Task brief: For each line below that holds "evenodd", return the line as it stands.

Source records:
((

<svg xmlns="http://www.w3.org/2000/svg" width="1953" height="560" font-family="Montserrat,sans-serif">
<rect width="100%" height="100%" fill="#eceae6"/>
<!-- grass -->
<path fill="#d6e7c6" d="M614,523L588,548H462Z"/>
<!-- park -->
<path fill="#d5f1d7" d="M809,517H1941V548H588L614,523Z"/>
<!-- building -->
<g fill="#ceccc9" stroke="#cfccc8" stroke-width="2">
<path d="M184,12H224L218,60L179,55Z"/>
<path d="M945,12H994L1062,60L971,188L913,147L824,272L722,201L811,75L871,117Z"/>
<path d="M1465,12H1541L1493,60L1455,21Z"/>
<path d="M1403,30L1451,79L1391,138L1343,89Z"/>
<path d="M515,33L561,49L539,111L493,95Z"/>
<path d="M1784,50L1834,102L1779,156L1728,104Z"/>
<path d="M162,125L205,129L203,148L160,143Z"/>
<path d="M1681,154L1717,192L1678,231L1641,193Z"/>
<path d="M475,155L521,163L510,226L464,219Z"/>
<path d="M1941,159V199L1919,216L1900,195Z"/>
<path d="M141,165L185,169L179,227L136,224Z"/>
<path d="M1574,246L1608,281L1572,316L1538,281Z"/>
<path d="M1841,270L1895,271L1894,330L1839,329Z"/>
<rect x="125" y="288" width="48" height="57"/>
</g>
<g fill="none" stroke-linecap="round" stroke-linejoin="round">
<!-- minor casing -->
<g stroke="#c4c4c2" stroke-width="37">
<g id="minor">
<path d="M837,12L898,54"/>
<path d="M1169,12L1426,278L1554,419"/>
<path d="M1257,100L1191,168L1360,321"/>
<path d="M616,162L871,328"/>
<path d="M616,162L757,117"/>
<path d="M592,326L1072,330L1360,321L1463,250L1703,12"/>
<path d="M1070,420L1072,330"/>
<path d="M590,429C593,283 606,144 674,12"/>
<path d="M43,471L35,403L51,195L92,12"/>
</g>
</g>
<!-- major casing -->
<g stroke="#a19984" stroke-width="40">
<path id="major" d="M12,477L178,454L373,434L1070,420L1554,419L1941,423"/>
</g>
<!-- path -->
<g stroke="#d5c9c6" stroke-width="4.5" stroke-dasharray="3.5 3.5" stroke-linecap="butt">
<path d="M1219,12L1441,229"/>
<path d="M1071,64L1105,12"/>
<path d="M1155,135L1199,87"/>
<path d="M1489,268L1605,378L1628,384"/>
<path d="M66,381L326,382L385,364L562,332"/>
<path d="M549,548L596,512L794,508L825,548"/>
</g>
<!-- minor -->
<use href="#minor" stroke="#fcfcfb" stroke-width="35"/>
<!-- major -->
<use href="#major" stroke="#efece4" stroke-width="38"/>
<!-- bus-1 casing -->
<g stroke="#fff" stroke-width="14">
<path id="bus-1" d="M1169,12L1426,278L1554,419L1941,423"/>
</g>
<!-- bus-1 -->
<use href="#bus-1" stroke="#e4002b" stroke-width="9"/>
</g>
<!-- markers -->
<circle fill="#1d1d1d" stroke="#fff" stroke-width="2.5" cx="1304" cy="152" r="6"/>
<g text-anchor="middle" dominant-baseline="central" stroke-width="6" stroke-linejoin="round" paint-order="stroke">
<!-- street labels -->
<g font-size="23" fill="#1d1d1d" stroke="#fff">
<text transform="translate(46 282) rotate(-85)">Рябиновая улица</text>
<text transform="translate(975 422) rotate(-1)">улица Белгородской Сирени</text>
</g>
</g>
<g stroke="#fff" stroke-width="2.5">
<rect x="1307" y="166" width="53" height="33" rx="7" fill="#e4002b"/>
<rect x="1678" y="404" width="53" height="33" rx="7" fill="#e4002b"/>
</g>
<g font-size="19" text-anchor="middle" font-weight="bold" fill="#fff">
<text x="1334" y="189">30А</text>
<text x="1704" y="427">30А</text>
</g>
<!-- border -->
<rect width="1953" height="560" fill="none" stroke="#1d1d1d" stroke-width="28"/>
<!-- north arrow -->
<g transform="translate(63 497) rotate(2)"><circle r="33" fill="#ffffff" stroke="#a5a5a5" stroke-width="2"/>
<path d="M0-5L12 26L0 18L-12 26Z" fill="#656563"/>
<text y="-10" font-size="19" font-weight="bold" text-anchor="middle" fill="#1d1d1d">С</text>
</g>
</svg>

))
((

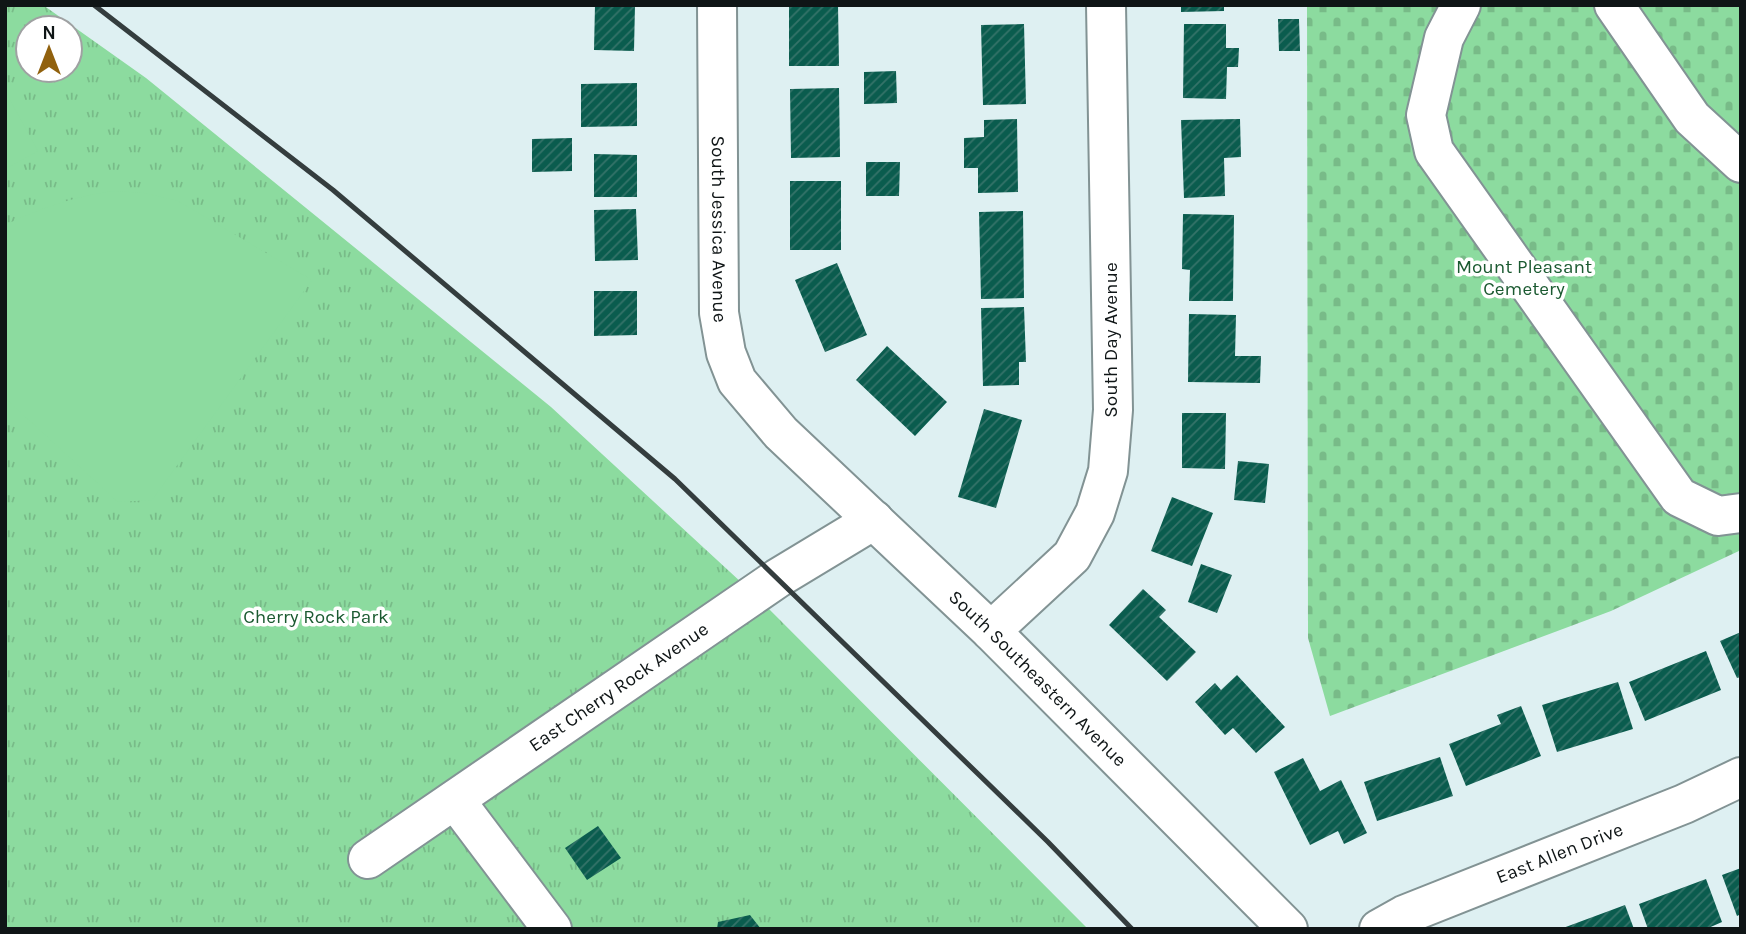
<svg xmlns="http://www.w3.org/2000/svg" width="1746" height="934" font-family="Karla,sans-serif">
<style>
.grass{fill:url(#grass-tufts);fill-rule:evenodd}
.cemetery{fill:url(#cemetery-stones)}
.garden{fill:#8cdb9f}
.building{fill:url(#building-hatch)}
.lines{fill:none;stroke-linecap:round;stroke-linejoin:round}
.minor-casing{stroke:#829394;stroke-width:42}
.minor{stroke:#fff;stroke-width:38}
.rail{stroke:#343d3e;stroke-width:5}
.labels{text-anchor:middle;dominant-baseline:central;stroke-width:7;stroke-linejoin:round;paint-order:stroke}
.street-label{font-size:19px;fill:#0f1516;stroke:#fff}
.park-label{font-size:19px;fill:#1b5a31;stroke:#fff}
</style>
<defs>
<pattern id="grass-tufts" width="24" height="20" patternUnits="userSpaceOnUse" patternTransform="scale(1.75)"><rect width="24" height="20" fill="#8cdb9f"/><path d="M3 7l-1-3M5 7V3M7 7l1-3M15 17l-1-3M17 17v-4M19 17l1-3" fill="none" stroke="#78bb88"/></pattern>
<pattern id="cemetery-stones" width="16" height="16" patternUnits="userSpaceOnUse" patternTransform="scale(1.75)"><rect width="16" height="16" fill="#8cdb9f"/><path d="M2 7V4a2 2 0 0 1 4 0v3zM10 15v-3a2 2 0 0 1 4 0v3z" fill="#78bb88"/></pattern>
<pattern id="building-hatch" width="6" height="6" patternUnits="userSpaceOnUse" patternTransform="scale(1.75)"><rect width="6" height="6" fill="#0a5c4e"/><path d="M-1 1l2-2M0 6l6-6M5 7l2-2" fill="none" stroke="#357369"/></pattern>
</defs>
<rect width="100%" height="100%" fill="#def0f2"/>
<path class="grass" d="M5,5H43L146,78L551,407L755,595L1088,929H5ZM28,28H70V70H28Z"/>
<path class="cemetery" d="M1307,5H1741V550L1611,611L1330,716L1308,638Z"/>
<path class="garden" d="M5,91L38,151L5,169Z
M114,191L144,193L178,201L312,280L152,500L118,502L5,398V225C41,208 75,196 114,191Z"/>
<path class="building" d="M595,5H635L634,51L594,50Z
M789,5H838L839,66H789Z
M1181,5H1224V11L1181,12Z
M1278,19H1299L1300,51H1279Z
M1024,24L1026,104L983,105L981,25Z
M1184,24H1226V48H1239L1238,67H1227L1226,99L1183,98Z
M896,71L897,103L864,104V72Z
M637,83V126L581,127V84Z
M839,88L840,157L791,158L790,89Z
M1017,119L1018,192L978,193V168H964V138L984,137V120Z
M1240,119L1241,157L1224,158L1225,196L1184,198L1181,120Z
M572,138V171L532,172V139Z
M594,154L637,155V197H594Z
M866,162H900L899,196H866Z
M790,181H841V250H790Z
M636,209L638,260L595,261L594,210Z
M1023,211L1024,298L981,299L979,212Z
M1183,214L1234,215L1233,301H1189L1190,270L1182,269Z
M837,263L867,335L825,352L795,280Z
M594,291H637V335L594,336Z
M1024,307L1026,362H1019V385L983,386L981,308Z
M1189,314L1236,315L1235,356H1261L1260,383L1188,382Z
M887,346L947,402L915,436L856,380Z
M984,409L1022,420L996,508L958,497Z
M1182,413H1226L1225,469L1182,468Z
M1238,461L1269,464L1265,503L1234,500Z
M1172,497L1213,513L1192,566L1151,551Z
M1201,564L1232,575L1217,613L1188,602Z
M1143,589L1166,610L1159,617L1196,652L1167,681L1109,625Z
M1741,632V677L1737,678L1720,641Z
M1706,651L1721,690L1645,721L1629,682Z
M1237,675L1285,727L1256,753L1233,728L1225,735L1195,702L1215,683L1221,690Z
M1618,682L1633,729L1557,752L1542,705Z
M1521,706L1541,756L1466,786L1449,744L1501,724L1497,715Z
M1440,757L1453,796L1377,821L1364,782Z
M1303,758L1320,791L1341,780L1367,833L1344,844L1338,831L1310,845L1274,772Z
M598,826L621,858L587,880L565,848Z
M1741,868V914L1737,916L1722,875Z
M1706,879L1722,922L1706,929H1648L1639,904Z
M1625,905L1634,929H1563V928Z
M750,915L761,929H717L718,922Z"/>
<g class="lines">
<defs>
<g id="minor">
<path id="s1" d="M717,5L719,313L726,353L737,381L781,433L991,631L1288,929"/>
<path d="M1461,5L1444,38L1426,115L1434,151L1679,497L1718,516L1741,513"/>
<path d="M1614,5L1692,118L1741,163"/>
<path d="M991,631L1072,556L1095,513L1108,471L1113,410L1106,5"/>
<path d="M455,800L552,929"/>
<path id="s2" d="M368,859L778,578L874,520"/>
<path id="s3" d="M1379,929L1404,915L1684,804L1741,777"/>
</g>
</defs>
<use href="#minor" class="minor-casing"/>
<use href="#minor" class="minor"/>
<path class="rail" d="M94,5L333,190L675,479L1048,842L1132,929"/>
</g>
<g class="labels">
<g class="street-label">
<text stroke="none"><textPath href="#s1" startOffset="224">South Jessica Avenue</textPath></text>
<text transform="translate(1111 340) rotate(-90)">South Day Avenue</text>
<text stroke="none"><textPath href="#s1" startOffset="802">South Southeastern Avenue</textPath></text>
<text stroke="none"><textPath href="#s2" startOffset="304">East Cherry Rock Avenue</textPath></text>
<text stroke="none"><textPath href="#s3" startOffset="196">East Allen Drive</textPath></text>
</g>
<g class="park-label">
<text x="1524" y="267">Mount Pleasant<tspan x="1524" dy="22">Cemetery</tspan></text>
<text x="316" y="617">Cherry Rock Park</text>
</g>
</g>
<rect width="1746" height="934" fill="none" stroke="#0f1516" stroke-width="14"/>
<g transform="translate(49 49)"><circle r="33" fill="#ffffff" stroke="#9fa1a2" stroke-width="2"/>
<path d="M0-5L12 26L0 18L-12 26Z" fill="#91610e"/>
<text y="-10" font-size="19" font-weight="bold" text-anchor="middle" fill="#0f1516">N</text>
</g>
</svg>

))
((

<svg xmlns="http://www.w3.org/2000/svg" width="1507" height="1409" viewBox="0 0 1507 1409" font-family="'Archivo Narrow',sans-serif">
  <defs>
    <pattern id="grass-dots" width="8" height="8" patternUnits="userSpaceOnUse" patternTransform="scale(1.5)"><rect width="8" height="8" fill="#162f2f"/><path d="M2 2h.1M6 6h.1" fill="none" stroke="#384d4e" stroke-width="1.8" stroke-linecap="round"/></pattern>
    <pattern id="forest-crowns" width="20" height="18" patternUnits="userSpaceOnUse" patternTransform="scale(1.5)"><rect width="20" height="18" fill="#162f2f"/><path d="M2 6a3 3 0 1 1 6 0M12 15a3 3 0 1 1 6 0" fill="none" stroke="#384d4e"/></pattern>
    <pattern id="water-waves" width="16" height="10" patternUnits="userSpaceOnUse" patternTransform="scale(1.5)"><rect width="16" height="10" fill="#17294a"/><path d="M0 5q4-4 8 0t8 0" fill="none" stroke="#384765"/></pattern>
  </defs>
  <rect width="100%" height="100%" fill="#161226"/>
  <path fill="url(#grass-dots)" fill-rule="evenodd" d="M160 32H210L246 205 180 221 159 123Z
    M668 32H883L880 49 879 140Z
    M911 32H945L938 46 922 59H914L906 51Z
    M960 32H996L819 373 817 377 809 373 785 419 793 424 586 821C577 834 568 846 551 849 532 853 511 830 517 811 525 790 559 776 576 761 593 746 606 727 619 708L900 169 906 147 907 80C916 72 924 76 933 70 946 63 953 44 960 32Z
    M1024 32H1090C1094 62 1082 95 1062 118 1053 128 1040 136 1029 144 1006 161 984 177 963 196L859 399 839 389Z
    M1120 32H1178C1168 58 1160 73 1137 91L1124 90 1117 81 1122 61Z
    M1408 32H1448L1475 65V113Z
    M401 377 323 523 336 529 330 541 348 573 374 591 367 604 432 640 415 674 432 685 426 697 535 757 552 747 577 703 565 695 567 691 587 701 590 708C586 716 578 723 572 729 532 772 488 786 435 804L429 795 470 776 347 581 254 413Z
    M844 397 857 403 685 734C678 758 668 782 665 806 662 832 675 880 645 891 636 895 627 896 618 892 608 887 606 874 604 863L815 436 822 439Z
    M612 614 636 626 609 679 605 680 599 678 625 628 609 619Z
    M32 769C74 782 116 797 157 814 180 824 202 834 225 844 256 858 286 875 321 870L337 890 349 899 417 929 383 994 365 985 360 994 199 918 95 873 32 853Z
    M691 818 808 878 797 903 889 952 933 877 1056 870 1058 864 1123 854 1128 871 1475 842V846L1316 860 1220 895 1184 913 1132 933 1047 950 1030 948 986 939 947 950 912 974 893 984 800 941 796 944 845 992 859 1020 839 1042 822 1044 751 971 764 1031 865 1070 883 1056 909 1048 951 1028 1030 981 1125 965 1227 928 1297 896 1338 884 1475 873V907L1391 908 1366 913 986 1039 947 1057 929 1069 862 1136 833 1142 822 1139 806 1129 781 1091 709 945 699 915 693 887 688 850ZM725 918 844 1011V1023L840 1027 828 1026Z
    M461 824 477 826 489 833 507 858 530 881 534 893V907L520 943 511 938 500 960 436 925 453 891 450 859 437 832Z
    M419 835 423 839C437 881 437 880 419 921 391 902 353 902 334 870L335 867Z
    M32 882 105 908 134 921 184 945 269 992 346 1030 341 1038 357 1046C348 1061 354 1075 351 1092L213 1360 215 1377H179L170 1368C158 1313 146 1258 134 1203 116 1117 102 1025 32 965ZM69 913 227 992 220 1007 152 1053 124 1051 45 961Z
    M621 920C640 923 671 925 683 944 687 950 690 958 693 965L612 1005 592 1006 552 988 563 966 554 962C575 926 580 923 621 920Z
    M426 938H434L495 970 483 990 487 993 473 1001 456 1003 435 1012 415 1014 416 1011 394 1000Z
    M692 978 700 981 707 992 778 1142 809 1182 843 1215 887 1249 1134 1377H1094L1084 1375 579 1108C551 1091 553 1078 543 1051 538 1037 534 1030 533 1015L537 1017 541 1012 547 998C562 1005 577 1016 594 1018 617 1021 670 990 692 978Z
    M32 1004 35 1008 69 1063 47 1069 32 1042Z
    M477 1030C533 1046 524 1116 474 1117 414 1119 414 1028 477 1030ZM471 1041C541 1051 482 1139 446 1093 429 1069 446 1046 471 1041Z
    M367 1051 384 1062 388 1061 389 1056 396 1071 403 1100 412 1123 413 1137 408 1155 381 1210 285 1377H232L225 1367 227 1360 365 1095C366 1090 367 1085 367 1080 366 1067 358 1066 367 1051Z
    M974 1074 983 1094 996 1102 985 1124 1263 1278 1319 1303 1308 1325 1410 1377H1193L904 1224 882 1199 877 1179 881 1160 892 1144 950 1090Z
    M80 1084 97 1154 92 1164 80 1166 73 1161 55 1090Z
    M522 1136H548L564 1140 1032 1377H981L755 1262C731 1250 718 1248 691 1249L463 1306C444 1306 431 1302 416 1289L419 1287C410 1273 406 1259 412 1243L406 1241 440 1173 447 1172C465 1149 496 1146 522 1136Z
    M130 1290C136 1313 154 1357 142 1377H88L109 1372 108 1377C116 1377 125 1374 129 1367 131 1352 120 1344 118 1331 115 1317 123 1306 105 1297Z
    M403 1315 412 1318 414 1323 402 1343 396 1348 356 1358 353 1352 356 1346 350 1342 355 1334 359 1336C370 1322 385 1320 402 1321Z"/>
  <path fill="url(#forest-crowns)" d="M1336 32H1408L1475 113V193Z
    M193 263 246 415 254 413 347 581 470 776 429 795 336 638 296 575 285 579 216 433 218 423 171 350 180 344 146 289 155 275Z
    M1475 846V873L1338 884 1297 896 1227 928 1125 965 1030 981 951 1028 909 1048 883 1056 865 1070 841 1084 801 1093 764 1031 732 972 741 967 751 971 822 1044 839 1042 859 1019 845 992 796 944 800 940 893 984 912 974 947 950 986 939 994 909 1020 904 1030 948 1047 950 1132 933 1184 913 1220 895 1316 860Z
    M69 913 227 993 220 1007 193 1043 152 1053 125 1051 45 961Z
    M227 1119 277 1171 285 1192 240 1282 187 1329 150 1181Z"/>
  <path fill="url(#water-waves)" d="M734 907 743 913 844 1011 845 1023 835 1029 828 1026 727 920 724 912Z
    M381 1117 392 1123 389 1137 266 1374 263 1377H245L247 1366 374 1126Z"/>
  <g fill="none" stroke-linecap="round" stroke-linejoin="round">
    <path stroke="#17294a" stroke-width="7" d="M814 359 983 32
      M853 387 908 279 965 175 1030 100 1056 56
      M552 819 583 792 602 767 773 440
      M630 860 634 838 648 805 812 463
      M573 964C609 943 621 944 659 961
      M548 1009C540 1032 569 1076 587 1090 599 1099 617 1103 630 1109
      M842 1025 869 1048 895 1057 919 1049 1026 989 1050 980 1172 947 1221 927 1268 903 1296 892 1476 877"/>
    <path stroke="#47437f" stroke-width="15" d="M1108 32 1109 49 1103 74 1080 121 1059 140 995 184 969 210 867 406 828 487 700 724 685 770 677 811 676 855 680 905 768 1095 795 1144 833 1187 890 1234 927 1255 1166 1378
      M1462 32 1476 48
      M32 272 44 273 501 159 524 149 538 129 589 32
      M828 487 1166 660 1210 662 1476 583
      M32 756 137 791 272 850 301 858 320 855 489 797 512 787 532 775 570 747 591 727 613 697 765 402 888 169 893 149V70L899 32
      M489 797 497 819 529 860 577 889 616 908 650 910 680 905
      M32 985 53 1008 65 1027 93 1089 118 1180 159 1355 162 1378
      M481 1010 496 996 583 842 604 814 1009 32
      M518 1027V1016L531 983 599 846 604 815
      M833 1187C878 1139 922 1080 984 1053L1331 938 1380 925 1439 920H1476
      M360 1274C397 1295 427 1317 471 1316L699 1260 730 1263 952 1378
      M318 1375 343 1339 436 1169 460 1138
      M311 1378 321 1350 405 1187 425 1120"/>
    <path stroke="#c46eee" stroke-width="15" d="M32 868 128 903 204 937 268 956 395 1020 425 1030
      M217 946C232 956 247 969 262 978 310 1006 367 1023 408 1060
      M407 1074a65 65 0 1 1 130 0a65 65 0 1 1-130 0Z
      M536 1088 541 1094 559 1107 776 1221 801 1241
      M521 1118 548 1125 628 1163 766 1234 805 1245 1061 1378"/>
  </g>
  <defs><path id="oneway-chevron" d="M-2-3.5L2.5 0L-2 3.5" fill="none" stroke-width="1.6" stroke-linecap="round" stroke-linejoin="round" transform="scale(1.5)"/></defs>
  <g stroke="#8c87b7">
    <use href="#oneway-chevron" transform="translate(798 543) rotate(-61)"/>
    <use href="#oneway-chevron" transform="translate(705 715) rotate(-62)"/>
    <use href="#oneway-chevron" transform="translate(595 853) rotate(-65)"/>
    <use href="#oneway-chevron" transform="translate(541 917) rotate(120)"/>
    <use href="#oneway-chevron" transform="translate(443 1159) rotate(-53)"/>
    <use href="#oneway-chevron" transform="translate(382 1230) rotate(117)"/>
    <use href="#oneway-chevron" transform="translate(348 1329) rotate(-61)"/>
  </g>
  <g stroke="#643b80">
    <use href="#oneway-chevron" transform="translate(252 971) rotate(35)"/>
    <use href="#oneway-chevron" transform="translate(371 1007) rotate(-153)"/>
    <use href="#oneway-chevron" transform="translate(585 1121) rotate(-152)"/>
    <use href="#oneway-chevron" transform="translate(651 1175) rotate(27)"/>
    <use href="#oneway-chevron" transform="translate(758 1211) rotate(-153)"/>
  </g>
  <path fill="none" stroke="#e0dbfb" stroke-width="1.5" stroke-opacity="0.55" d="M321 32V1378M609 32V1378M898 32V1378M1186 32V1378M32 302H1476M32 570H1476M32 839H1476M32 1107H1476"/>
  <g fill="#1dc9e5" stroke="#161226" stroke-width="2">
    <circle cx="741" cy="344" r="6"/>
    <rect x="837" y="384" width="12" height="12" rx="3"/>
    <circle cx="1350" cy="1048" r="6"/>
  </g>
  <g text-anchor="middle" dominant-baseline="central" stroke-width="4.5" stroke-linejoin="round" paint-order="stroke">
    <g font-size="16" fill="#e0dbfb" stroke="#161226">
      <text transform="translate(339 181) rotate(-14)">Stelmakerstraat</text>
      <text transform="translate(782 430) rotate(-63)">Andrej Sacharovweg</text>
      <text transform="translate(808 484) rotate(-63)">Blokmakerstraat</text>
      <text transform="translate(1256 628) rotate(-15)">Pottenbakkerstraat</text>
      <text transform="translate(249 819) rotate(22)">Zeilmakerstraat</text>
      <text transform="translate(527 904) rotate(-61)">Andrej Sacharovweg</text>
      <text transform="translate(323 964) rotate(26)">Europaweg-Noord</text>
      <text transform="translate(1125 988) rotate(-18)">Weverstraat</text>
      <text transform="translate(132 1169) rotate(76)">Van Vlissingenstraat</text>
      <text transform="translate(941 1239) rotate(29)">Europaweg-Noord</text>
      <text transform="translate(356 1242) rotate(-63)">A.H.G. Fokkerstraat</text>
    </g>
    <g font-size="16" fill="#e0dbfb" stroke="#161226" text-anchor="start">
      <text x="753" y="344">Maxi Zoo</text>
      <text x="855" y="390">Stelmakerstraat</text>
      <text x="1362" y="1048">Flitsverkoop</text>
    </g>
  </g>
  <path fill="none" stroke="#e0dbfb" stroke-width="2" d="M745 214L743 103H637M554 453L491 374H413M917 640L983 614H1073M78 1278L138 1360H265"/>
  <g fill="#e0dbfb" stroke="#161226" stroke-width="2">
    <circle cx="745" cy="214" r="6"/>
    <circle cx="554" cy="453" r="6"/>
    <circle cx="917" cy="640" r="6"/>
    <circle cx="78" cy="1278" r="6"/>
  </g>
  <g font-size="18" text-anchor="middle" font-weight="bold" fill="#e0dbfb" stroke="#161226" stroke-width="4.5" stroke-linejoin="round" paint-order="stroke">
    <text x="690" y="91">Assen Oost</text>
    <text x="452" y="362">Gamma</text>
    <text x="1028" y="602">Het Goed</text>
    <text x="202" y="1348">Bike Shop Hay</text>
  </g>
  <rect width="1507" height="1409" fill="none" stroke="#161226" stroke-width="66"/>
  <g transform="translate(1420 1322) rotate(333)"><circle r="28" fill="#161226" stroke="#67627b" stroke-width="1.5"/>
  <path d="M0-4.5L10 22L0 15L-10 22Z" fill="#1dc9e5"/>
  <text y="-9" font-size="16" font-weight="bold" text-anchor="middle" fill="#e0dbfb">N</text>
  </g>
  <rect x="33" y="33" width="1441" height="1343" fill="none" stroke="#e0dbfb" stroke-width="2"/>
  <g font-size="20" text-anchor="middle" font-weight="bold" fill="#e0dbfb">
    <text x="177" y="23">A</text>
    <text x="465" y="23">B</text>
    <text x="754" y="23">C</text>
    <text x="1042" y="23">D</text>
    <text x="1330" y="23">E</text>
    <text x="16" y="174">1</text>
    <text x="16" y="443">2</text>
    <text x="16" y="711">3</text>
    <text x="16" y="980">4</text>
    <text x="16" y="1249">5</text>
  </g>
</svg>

))

Expected answer:
.grass{fill:url(#grass-tufts);fill-rule:evenodd}
  <path fill="url(#grass-dots)" fill-rule="evenodd" d="M160 32H210L246 205 180 221 159 123Z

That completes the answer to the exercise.